▶ [Ketentuan Tugas]
(a) Bisakah Anda menyalin ulang dengan persis bagian teks tentang amnesti bagi tahanan politik Papua, dari "Dalam kesempatan terpisah, Kepala" sampai "27 Januari 2025."?
(b) Bisakah Anda melanjutkan teks tentang amnesti bagi tahanan politik Papua, dimulai setelah kalimat terakhirnya?

Dalam kesempatan terpisah, Kepala Komisi Nasional Hak Asasi Manusia Kantor Perwakilan Papua Frits Ramandey menyambut baik rencana pemberian amnesti untuk tahanan politik di Papua. Frits mengatakan langkah pemerintah secara prinsip cukup baik untuk membangun dialog dengan kelompok bersenjata. Pemberian amnesti itu dapat menjadi modal untuk menjajakan usulan dialog kemanusiaan di Papua. “Ini sebagai sebuah metode membangun dialog dengan masyarakat Papua secara berjenjang,” ujar Frits, Senin, 27 Januari 2025.
Juru bicara Jaringan Damai Papua (JDP), Yan Christian Warinussy, mengatakan pemberian amnesti ada kemungkinan menjadi keinginan tahanan politik yang terlibat gerakan OPM. Salah satunya narapidana bernama Yogor Telenggen alias Kartu Kuning Yoman. Yan mengatakan Yogor menjalani hukuman seumur hidup dalam kasus penembakan pesawat Trigana Air di Bandar Udara Mulia, Kabupaten Puncak Jaya, pada 8 April 2012. Menurut dia, Yogor ingin penahanannya dipindahkan dari Lembaga Pemasyarakatan Makassar ke Lapas Abepura, Papua. “Kalau di Makassar, dia tidak bisa dikunjungi oleh keluarganya,“ kata Yan.

▶ [Bahan]
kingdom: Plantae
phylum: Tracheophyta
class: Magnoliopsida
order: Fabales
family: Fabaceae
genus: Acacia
...
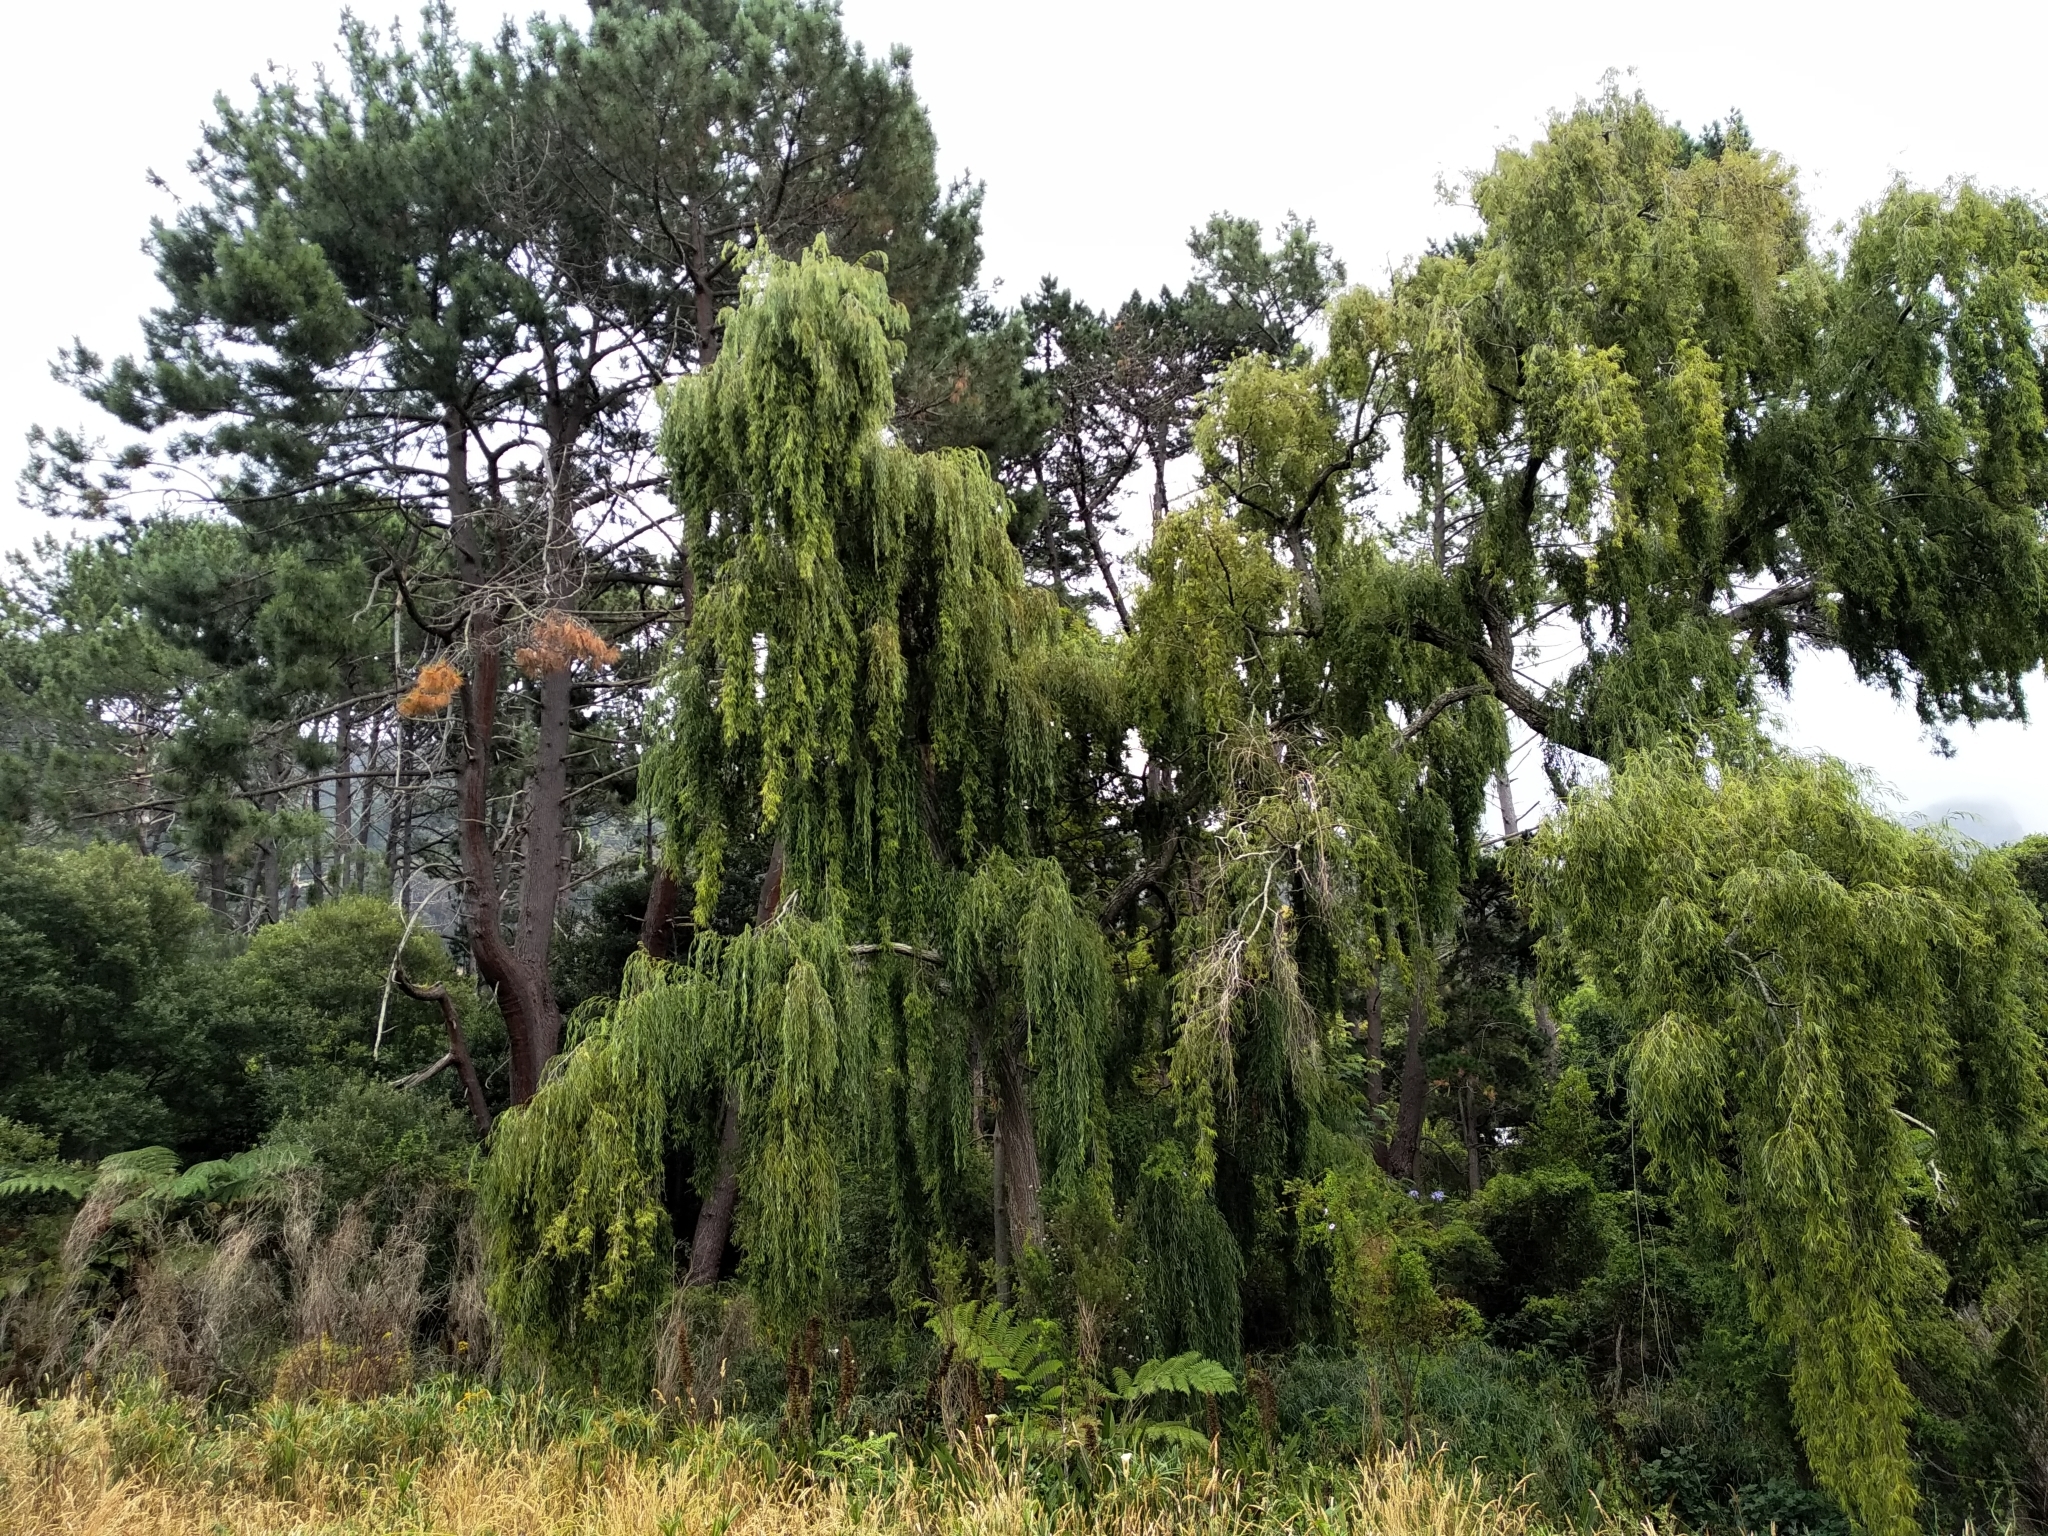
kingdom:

▶ [Jawaban Tersedia]
(a)
Dalam kesempatan terpisah, Kepala Komisi Nasional Hak Asasi Manusia Kantor Perwakilan Papua Frits Ramandey menyambut baik rencana pemberian amnesti untuk tahanan politik di Papua. Frits mengatakan langkah pemerintah secara prinsip cukup baik untuk membangun dialog dengan kelompok bersenjata. Pemberian amnesti itu dapat menjadi modal untuk menjajakan usulan dialog kemanusiaan di Papua. “Ini sebagai sebuah metode membangun dialog dengan masyarakat Papua secara berjenjang,” ujar Frits, Senin, 27 Januari 2025.

(b)
Yan mengatakan pemerintah perlu bertindak lebih dari sekadar amnesti. Menurut dia, pemerintah harus menghentikan pendekatan dengan kekerasan di Papua. Salah satunya mengirim tim yang bisa diterima semua tokoh Papua untuk menjajaki perundingan. “Harus ada seseorang atau beberapa orang yang ditunjuk Presiden menjadi fasilitator. Mereka perlu berbicara secara terbuka apa yang sebenarnya diinginkan kelompok di Papua dan yang diinginkan oleh Jakarta,” ucap Yan.
Juru bicara TPNPB-OPM, Sebby Sambom. Istimewa
Adapun juru bicara Tentara Pembebasan Nasional Papua Barat-Organisasi Papua Merdeka (TPNPB-OPM), Sebby Sambom, mengatakan kelompoknya tidak akan berubah sikap sekalipun pemerintahan Prabowo memberikan amnesti. “Kalau Presiden menganggap semua orang TPNPB dikasih amnesti biar menyerah, itu tidak mungkin terjadi,” tutur Sebby kepada Tempo pada Selasa, 28 Januari 2025. “Maka tidak mungkinlah kami menyerah kepada Indonesia melalui amnesti.”
Kendati begitu, Sebby mengatakan kelompoknya tidak akan membatasi pemberian amnesti kepada tahanan politik OPM. Menurut dia, amnesti merupakan hak pemerintah Indonesia dan para tahanan untuk mendapatkannya. "Itu kan urusan mereka,” kata Sebby. “Tapi, kalau mau menyerah, baru kemudian Indonesia kasih amnesti, itu tidak mungkin terjadi.“
Sebby mengatakan pihaknya tidak menolak berunding dengan pemerintah Indonesia. Namun kelompoknya menolak jika pembicaraan dimediasi oleh Juha Christensen. Alasannya, TPNPB-OPM tidak sepakat dengan hasil perdamaian seperti yang dilakukan di Aceh.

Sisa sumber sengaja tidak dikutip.